(Stored data entries)
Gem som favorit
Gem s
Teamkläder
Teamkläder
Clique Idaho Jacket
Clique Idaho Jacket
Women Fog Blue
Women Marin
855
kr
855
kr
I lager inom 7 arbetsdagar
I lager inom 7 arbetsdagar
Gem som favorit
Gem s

* [Task directions]
Return every line of the records above unchanged, in the same order.

* [Answer section]
Gem som favorit
Gem s
Teamkläder
Teamkläder
Clique Idaho Jacket
Clique Idaho Jacket
Women Fog Blue
Women Marin
855
kr
855
kr
I lager inom 7 arbetsdagar
I lager inom 7 arbetsdagar
Gem som favorit
Gem s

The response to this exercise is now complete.